%%

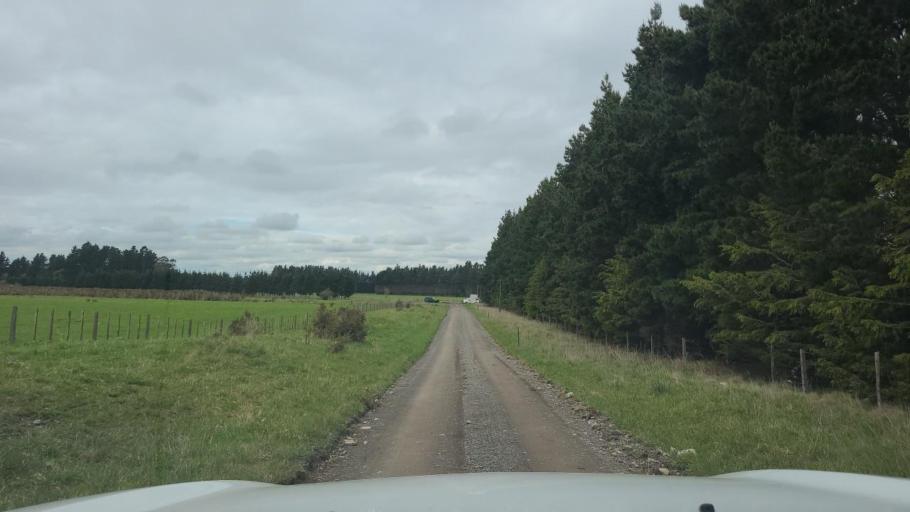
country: NZ
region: Wellington
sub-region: Upper Hutt City
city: Upper Hutt
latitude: -41.0913
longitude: 175.3536
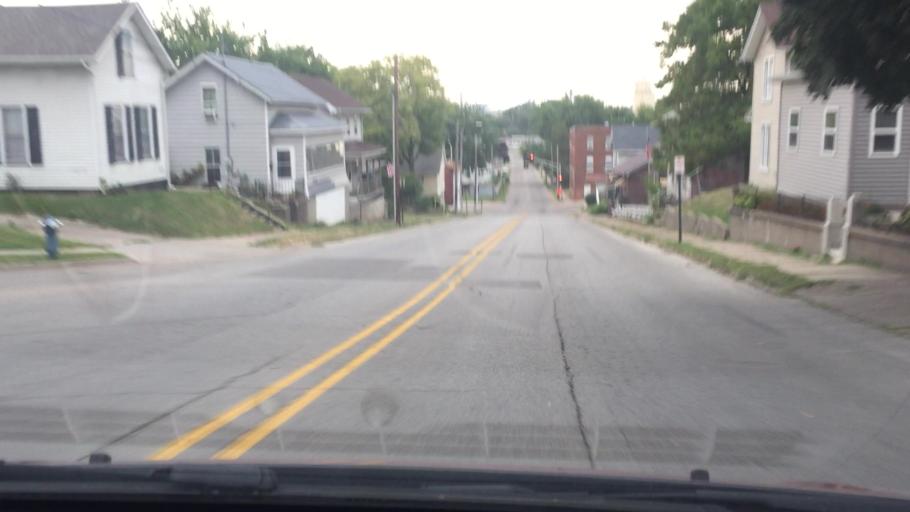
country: US
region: Iowa
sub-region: Muscatine County
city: Muscatine
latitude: 41.4166
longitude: -91.0589
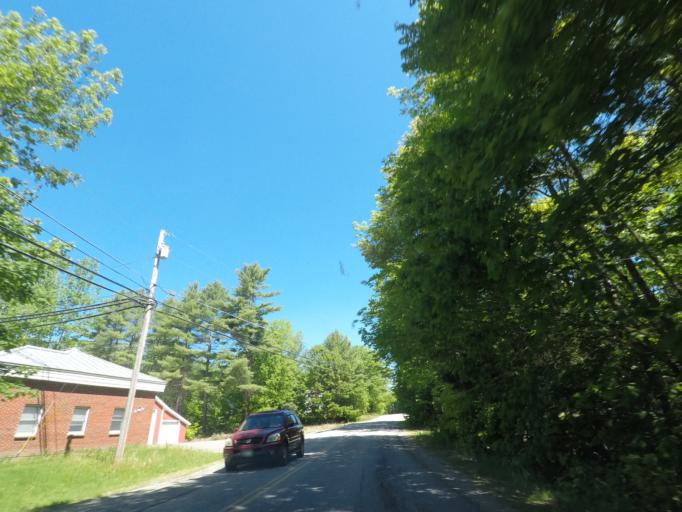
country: US
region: Maine
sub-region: Kennebec County
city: Manchester
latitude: 44.2500
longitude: -69.8998
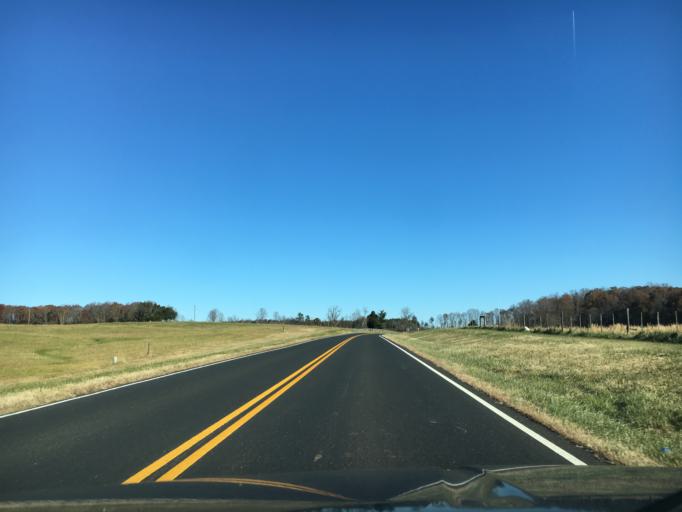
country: US
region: Virginia
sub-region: Appomattox County
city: Appomattox
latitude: 37.3883
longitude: -78.7869
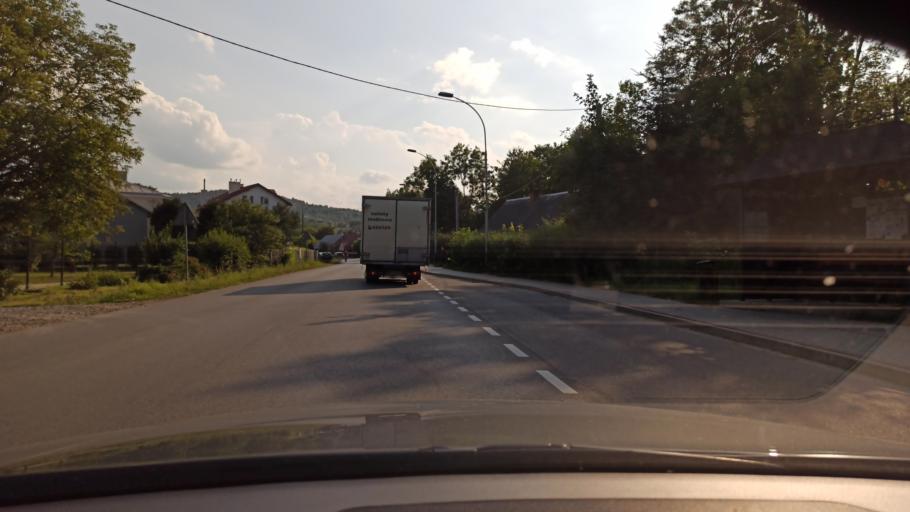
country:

%%

#### SHORT TASK
Please render the listing above as a Markdown table with the columns Row and Line, putting each line in its own numbered row and skipping blank lines. Leave the pictures out of the answer.

#### SOLUTION FOR THIS TASK
| Row | Line |
|---|---|
| 1 | country: NZ |
| 2 | region: Wellington |
| 3 | sub-region: Upper Hutt City |
| 4 | city: Upper Hutt |
| 5 | latitude: -41.0913 |
| 6 | longitude: 175.3536 |
| 7 | country: US |
| 8 | region: Iowa |
| 9 | sub-region: Muscatine County |
| 10 | city: Muscatine |
| 11 | latitude: 41.4166 |
| 12 | longitude: -91.0589 |
| 13 | country: US |
| 14 | region: Maine |
| 15 | sub-region: Kennebec County |
| 16 | city: Manchester |
| 17 | latitude: 44.2500 |
| 18 | longitude: -69.8998 |
| 19 | country: US |
| 20 | region: Virginia |
| 21 | sub-region: Appomattox County |
| 22 | city: Appomattox |
| 23 | latitude: 37.3883 |
| 24 | longitude: -78.7869 |
| 25 | country: |